Kiss your Democracy Goodbye (But Did You Ever Have One?)
by William Bowles
Just how pervasive is the myth of our ‘inalienable rights’ is illustrated by
the following quote from an article in the Independent that even as it warns of
the “drift…toward a police state”:
… the Government is undermining freedoms citizens have taken for granted for
centuries and that Britain
risks drifting towards a police state. – ‘Judges
liken terror laws to Nazi Germany’ By Marie Woolf, Raymond Whitaker and
Severin Carrell, The Independent, 16
October 2005 [my emph. WB]
Contrary to popular myth, the democratic process, the universal franchise,
habeas corpus, the ‘inalienable rights’ and so on and so forth that the pundits
spout on about, far from being an ‘inalienable right’ extending back to the
Magna Carta some eight hundred years ago, our extremely limited democracy is
barely one hundred years old and is something that is by no means ‘taken for
granted’ as events in Northern Ireland revealed nor the raft of laws such as
the infamous ‘D’ notice which is no more than an ‘agreement’ between the owners
and managers of the media not to print or broadcast stories that might be
embarrassing to the state, under the guise of ‘state security’.

+--

## Objective
In the essay on democracy and civil liberties, what does the writer say the 'D' notice amounts to?

## Recorded data
+--

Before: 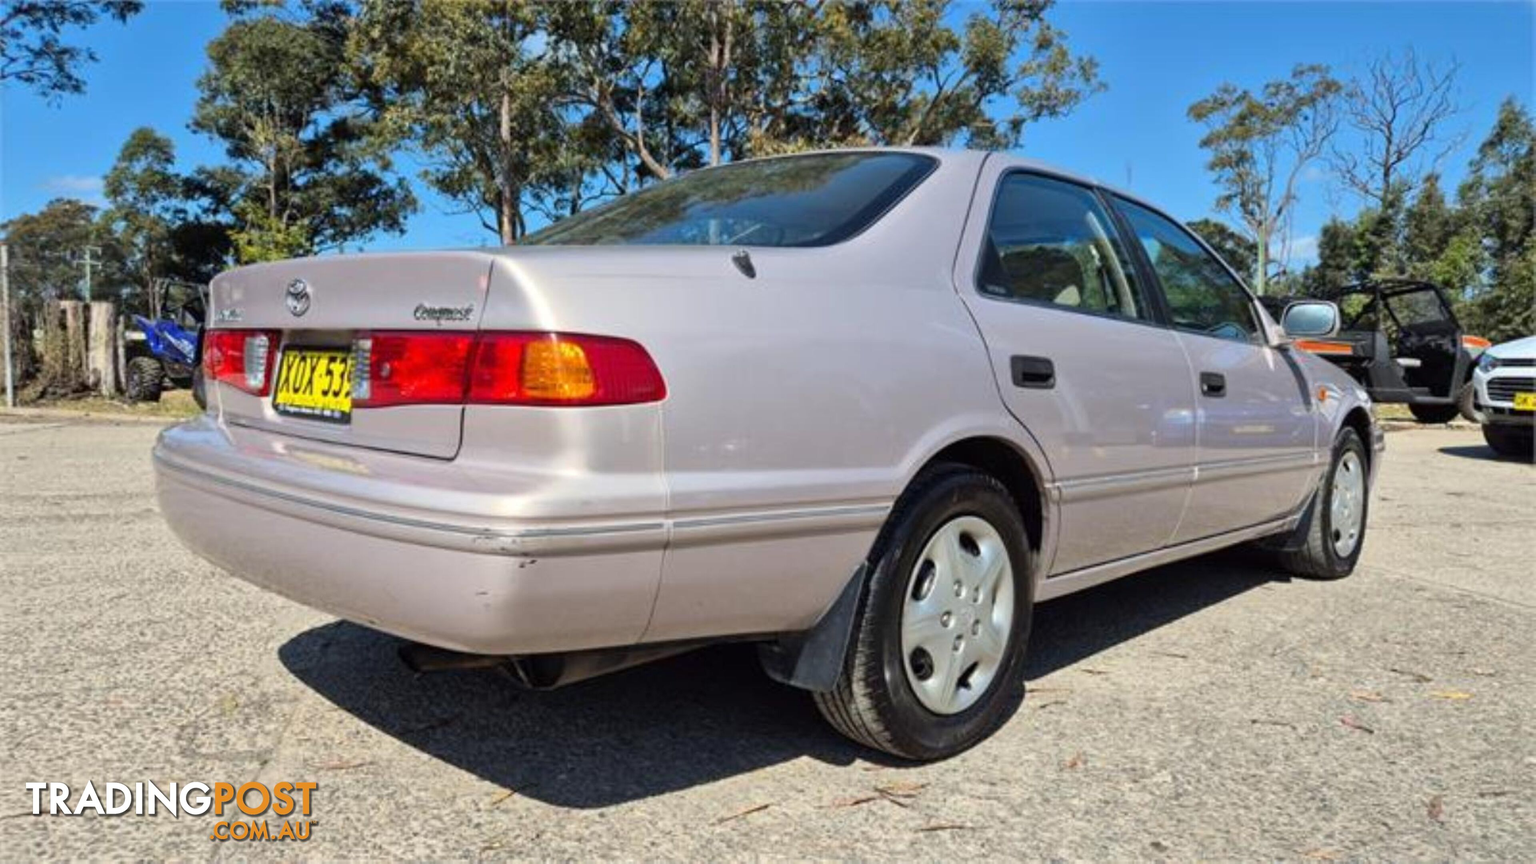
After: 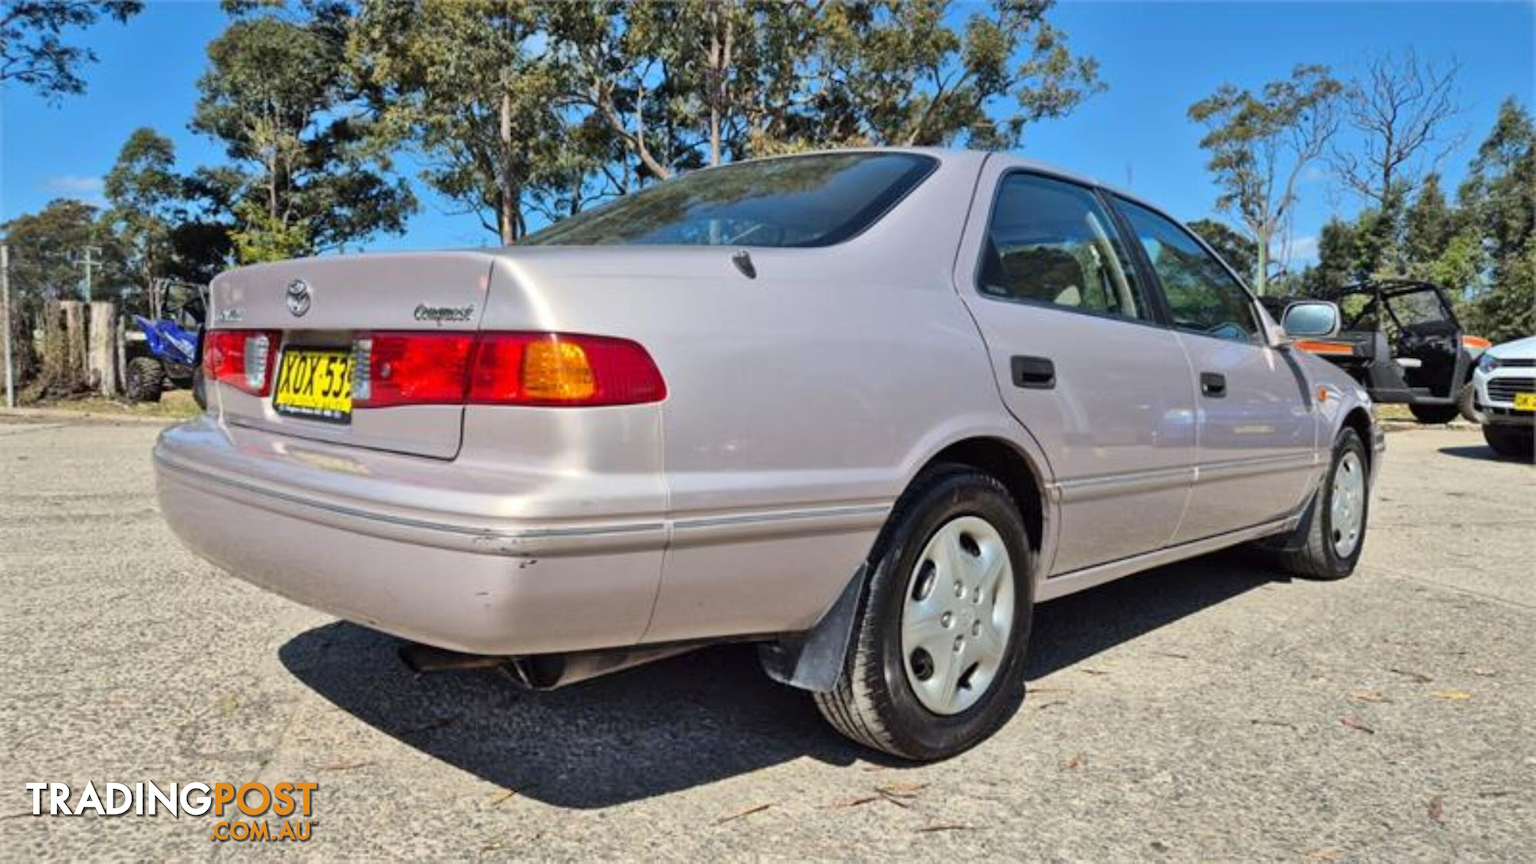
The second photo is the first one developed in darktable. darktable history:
shadows and highlights: shadows 74.87, highlights -24.44, soften with gaussian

+--

## Full answer
An "agreement" between the owners and managers of the media not to print or broadcast stories that might be embarrassing to the state, under the guise of "state security."